Friday, May 10, 2013

The Day I Stopped Clicking

If you know me, you know I am a pretty consistent picture snapping Mama. Ok, maybe consistent is putting it mildly... maybe I am more like a...

click-crazy
obsessive
unstopping
never-without-a-camera-in-her-hand-Mama.

Here is proof, this is a book I recently got. (Which is super cute by the way.)


But recently, if you look into my computer files, you will see a sharp decrease in the number of photos I've been taking. It wasn't on purpose, but I thought more and more about the why, and the how, and the purpose behind all that clicking. Ok, and truth be told, my computer is almost out of memory.

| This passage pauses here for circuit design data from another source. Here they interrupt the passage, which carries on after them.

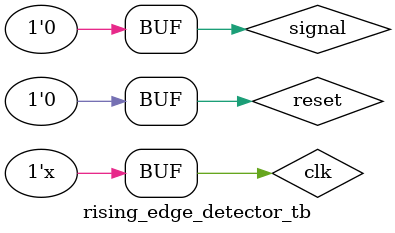
<source format=v>
`timescale 1ns / 1ps
module rising_edge_detector_tb;
reg clk;
reg signal;
reg reset;
wire outedge;
rising_edge_detector uut (
.clk(clk),
.signal(signal),
.reset(reset),
.outedge(outedge)
);
initial
begin
clk = 0;
signal = 0;
reset = 1;
#20
signal = 0;
reset = 0;
#20
signal = 0;
reset = 0;
#20
signal = 1; // should output 1
reset = 0;
#20
signal = 1;
reset = 0;
#20
signal = 1; // should still be 0
reset = 0;
#20
signal = 0; // at stage 00
reset = 0;
#20
signal = 0; // stays at stage 00
reset = 0;
#20
signal = 0;
reset = 0;
#20
signal = 1; // should output 1
reset = 0;
#20
signal = 0; // should still move to 10
reset = 0;
#20
signal = 1; // should still be 0
reset = 0;
#20
signal = 0;
reset = 0;
#20
signal = 1; // should output 1
reset = 0;
#20
signal = 0; // should still move to 10
reset = 0;
#20
signal = 1; // should still be 0
reset = 0;
#20
signal = 0;
reset = 0;
end
always
#5 clk = ~clk;
endmodule
</source>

I have a reeeeaalllly hard time deleting photos off and trusting they are on the hard drive. What was I to do? Stop taking pictures? I am a firm believer in documenting life with photos, but was I really doing that?

As I began to be honest with myself I saw some issues with the constant clickage.

I had forgotten how to simply experience the memories I was trying so very hard to capture. 

I realized this when I was SO busy clicking away on a hiking trip, that when Micah asked what I thought of the view, I realized, if I didn't have the photo to look at, I would have no clue. I had only glimpsed it through my iPhone and my Canon view finder.  I was more concerned with filters and the proper shutter speed than actually seeing the view!

 I started to realize, I need to let my mind's eye have the first click sometimes.

I need to experience the moment more and stop worrying about having the perfect shot of the moment.
I know I want photos to show my kids as they get older, their spouses, and someday, hopefully my own grandchildren. But when I think back to what my Gramma shared with me about her life, I don't remember it because she had a shutterfly photo book, or showed me her instagram feed. I remember because her memories were so powerful, and she was able to share them in such detail, that you felt transported to that place where your mind makes its own images of what it all may have looked like. I have a perfect photo in my head of her first apartment in the US, and what arriving there was like after sailing into Ellis Island.  Oh, to be sure, I would love... LOVE a photo of some of these things, but her words and memories were powerful too, in their own way.

So, back to me and my chain-smoker-esque photo ways. What am I going to do differently? I have promised myself to...

Experience first. Photograph Second.
Live first. Snap Second.
Write the memory in my mind, and then say cheese. 

That next hiking trip... I can vividly describe to you the way the sky looked that day, the many shades of blues we saw. How a storm rolled in and the cloud front was like a dark curtain over the valley. I can show you a photo too, because I did take one... but not until I had lived the moment with each of my boys first, and that my friends is why those photos are special.

The memories and the documentation of life just got a little sweeter again...

1 comment:

  1. very sound advice! I've begun shooting this way too. Sometimes I don't even bring the "big" camera. I get a lot of "where's your camera??!!" and "i thought you were the PHOTOGRAPHER??!" a lot from friends and family members. But just like you...sometimes I just want to experience the experience, you know? Anyway, I totally get it!